* _Written task_
Write out the entries, please, from the line containing "Privacy Statement" through their final line, exactly and with nothing else.

* _Data to examine_
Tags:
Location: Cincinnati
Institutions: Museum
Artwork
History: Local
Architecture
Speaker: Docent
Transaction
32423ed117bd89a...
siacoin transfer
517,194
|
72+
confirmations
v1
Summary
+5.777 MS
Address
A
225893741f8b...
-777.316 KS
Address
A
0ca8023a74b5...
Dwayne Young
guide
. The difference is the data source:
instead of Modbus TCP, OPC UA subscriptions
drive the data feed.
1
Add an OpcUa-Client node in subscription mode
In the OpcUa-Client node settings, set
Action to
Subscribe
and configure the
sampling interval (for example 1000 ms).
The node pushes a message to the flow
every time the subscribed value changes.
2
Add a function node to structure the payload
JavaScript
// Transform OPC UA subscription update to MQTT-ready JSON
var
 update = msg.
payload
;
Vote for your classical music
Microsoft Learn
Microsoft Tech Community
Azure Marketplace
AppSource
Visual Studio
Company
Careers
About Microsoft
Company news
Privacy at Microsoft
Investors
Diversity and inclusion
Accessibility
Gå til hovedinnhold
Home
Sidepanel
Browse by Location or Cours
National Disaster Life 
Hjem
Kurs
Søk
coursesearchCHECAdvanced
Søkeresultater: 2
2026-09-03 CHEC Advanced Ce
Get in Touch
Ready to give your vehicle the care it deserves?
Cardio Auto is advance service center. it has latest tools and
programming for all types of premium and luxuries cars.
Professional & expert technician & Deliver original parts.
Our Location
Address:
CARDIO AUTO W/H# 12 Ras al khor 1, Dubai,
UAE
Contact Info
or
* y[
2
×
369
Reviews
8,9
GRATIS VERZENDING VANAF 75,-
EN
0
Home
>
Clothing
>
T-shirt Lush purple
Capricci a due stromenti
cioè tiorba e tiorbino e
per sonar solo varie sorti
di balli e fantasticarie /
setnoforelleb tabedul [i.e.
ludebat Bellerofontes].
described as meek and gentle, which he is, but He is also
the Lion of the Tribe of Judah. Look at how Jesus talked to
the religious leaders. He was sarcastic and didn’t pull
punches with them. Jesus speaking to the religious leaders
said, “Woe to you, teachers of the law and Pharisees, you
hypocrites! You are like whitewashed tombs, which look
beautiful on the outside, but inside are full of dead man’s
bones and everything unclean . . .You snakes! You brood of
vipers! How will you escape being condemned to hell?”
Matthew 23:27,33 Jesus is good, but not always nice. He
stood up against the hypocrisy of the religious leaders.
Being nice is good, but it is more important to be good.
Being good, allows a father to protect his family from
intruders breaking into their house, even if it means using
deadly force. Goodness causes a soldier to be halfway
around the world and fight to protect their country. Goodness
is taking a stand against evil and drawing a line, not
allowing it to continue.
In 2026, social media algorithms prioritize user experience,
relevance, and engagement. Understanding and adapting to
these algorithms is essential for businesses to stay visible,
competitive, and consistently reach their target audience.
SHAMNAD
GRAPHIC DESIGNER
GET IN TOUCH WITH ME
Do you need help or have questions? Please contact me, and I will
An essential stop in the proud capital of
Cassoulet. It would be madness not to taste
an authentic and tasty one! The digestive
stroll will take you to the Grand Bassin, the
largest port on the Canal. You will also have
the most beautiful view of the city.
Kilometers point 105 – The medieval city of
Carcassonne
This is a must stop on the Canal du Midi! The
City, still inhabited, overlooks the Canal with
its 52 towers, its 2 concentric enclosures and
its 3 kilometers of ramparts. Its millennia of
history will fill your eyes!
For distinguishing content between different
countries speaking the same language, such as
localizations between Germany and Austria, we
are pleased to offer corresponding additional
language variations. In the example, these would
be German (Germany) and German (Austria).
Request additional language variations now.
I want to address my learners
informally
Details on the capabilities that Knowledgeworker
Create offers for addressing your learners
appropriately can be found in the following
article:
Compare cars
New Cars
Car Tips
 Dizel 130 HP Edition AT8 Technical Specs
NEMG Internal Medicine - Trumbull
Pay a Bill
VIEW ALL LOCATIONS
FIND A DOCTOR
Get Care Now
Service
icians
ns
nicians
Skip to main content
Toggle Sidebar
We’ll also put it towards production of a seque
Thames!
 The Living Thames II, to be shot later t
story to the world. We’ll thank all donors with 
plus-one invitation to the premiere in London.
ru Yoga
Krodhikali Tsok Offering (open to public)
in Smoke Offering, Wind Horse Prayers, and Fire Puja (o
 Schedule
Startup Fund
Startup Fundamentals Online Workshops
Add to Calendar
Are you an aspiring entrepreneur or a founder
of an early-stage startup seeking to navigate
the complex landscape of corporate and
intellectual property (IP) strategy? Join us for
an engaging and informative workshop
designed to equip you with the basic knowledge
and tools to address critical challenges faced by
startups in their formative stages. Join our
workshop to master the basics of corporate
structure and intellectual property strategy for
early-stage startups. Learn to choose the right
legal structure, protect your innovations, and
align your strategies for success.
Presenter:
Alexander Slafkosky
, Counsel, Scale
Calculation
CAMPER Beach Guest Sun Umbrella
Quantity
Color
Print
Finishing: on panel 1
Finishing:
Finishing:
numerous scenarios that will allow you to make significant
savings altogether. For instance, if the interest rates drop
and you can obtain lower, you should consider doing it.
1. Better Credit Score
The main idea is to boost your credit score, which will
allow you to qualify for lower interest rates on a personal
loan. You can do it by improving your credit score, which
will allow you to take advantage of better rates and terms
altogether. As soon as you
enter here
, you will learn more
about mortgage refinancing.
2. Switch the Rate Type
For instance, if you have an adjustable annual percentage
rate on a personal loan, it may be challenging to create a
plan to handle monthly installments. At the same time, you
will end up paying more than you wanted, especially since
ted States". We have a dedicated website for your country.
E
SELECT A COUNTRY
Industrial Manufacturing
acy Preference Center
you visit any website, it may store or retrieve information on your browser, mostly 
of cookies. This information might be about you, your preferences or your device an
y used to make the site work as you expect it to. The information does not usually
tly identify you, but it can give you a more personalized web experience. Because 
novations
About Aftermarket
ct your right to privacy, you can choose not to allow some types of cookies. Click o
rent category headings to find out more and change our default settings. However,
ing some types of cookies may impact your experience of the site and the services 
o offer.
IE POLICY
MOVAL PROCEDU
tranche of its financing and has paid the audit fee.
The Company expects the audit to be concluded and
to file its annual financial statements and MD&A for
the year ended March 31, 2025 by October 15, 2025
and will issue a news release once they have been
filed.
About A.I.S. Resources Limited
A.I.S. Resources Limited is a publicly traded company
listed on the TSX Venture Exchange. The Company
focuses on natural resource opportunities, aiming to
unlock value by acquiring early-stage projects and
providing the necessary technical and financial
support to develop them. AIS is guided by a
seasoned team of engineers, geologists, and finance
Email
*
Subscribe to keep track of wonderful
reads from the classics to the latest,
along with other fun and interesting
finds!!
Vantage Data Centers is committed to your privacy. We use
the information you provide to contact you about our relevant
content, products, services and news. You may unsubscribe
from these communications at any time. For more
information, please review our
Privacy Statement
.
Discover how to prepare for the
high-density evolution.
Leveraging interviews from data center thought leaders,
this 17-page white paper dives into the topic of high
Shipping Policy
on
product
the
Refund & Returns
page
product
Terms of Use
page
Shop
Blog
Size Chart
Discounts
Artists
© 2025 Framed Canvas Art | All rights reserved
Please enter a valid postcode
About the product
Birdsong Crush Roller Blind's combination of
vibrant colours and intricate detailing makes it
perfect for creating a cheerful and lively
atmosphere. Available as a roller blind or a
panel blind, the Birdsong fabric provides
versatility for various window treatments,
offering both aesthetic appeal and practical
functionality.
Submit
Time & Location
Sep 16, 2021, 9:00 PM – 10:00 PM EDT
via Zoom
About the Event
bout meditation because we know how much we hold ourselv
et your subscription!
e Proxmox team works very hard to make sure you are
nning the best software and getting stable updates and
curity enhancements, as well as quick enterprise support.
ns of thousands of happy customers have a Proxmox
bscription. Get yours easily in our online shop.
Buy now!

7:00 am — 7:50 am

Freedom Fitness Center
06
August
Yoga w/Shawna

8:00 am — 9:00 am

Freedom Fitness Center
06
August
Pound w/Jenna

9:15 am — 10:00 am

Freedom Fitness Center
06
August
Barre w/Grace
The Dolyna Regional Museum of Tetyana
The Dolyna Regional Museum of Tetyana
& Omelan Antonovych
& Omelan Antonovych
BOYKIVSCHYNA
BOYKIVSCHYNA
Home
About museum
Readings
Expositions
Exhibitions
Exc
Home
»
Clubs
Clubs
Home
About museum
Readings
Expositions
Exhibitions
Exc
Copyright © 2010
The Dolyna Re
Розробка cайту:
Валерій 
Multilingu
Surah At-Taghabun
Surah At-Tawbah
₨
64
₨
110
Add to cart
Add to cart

* _Answer below_
Privacy Statement
.
Discover how to prepare for the
high-density evolution.
Leveraging interviews from data center thought leaders,
this 17-page white paper dives into the topic of high
Shipping Policy
on
product
the
Refund & Returns
page
product
Terms of Use
page
Shop
Blog
Size Chart
Discounts
Artists
© 2025 Framed Canvas Art | All rights reserved
Please enter a valid postcode
About the product
Birdsong Crush Roller Blind's combination of
vibrant colours and intricate detailing makes it
perfect for creating a cheerful and lively
atmosphere. Available as a roller blind or a
panel blind, the Birdsong fabric provides
versatility for various window treatments,
offering both aesthetic appeal and practical
functionality.
Submit
Time & Location
Sep 16, 2021, 9:00 PM – 10:00 PM EDT
via Zoom
About the Event
bout meditation because we know how much we hold ourselv
et your subscription!
e Proxmox team works very hard to make sure you are
nning the best software and getting stable updates and
curity enhancements, as well as quick enterprise support.
ns of thousands of happy customers have a Proxmox
bscription. Get yours easily in our online shop.
Buy now!

7:00 am — 7:50 am

Freedom Fitness Center
06
August
Yoga w/Shawna

8:00 am — 9:00 am

Freedom Fitness Center
06
August
Pound w/Jenna

9:15 am — 10:00 am

Freedom Fitness Center
06
August
Barre w/Grace
The Dolyna Regional Museum of Tetyana
The Dolyna Regional Museum of Tetyana
& Omelan Antonovych
& Omelan Antonovych
BOYKIVSCHYNA
BOYKIVSCHYNA
Home
About museum
Readings
Expositions
Exhibitions
Exc
Home
»
Clubs
Clubs
Home
About museum
Readings
Expositions
Exhibitions
Exc
Copyright © 2010
The Dolyna Re
Розробка cайту:
Валерій 
Multilingu
Surah At-Taghabun
Surah At-Tawbah
₨
64
₨
110
Add to cart
Add to cart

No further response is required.